Communication is the true life source of relationships. Keep it going and do it effectively, and you will overcome the obstacles all couples face, and after each victory, you’ll be even closer. If you find that you never fight or argue, that’s great, but be careful, because it may be a sign that you’re not fully communicating with each other in order to “keep the peace.”
If you can’t communicate with your partner, how can you cultivate a sense of closeness and love? Communication problems often lead to relationship issues, which is no great surprise.
Still, basic communication challenges often lead to broken relationships. It makes you wonder what everyone’s doing wrong.
Try to be unique in asking personal questions
“How was your day?”
There’s nothing implicitly wrong with the above question. But, if repeated frequently, it lacks sincerity and shows a lack of effort. When you say something canned, it implies you’re doing it as of social duty, like nodding your head when you accidentally lock eyes with someone.
Try asking things like, “Did you Miss me or you were busy in learning anything new today?” or, “What made you smile today?”
The latter question is especially poignant because it shows that you’re taking an active interest in their emotional well-being,
- 2.Not stating the obvious
“I love you. Your beauty is what makes the birds sing (obviously).”
Sometimes, we need to hear the obvious. It’s not enough to tell someone you love them once, because later they’ll wonder, “But how about now?” The same goes for compliments. When our needs aren’t being met, we’ll look for it in other places, which can be a slippery slope.
- 3.Mindful listening
So often in fights, each person is waiting for the other person to stop talking (or yelling) so that they can get their own words in. Both are typically holding strong to their stance and trying to get the other person to see just how wrong they are.
What does it look like when couples infuse mindfulness into the way they argue? If a couple can shift to becoming aware of and focused on what their partner is saying and really trying to understand their perspective and feelings, they gain the ability to empathize with one another. And empathy can shut down any fight. When we feel the pain and emotions that our loved one is experiencing, we’re better able to release our anger, resentment, or defensiveness and really work toward a mutual solution or understanding.
Now, empathy can only be achieved if both people are truly present and listening mindfully to what the other is saying.
Here’s how it works: One partner gets the talking stick first. They can speak their mind on the issue at hand, and then when finished, the person should listen and understand what their partner was saying. This can be a forced process at first for the listener, but it really does push them to stop thinking about themselves and their point of view and to put themselves in the shoes of their partner. The same process should for the 2nd person to gave chance to speak and make other person understand the issues.
Mindfulness…the key to shutting down fights in a relationship absolutely.

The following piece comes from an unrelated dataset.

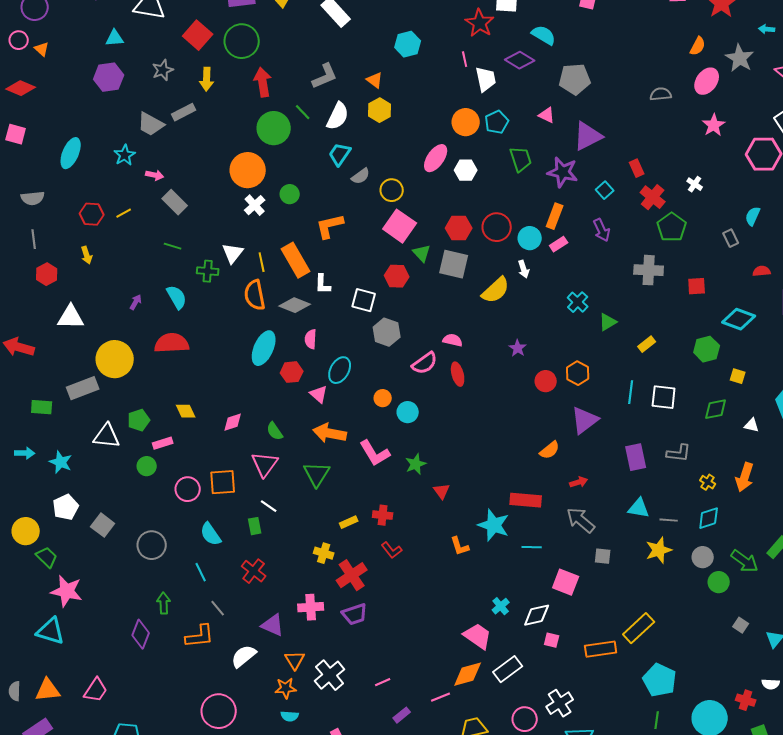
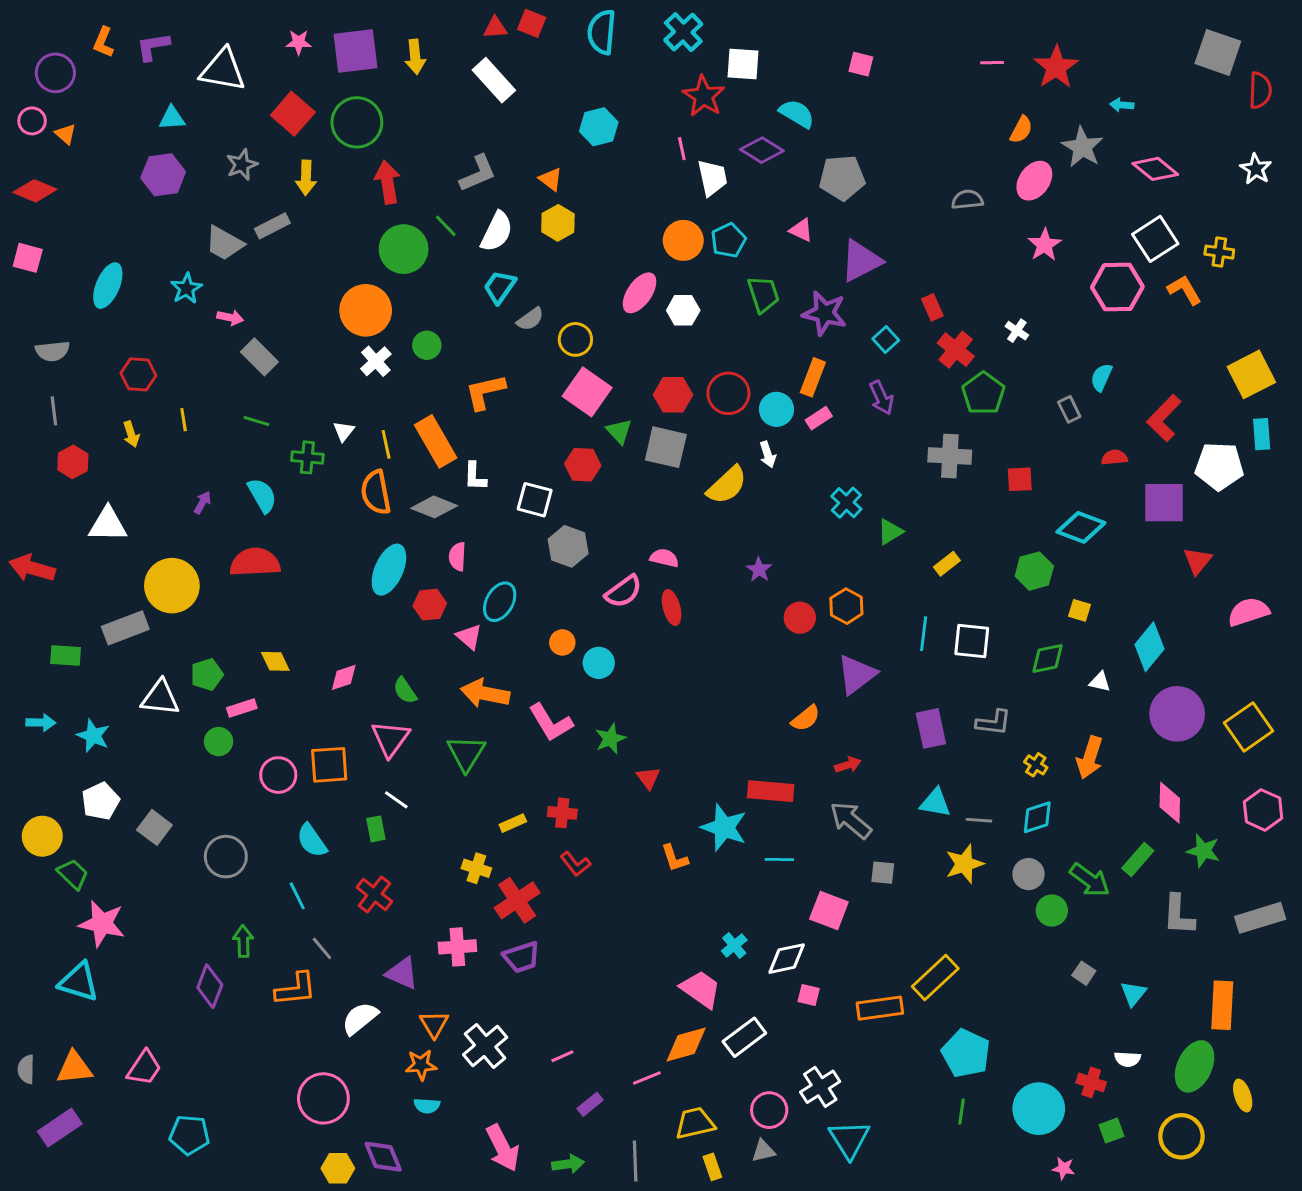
yellow line: (124, 213) -> (184, 420), moved, turned -70
white triangle: (233, 253) -> (344, 431), size x0.7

- 4.Resentment clear-outs.
Like anything else, relationships naturally experience ebbs and flows. There are times when one partner feels like they are carrying most of the weight while the other seems to be floating along. There is nothing wrong with someone putting in most of the effort while their partner enters Starts new business, starts a new job, or is managing difficult family matters. However, no one person can hold up a relationship by themselves for too long; it’s not sustainable, nor is it healthy or fair. When someone feels like they have been caught in the role of keeping the pair afloat for too long, tension can build. Resentments tally up, and mild irritations begin to feel like major infractions.
Try scheduling time to share thoughts or tough emotions you are withholding with your partner. After one person expresses their grievances, set a timer for the other person to respond. Another approach is to write a letter introducing topics and feelings, and then set aside a time to speak. The idea is to be open, receptive, and ready to clear the way for understanding and problem-solving. When done on a regular basis, this habit can drastically reduce the kind of day-to-day bickering that leads to larger and more dramatic conflicts.
- 5.The praise sandwich.
Most of us feel more comfortable offering praise than criticism. Yet, on a regular basis, it’s the praise that falls by the wayside while we shoot off quick criticisms or reminders throughout the day. It’s an easy pattern to find yourself in; most couples are so busy with work, social obligations, managing a household, or raising a family that they overlook what all those seemingly innocuous comments add up to over time: feeling unappreciated.
To offset this buildup of negative energy, try using a “praise sandwich” when you have a complaint and offer a bit of constructive feedback to your partner at the same time. For instance, “I love that you think ahead and make plans with our friends. We always have so much fun.” Then mention what you’d like to be done differently.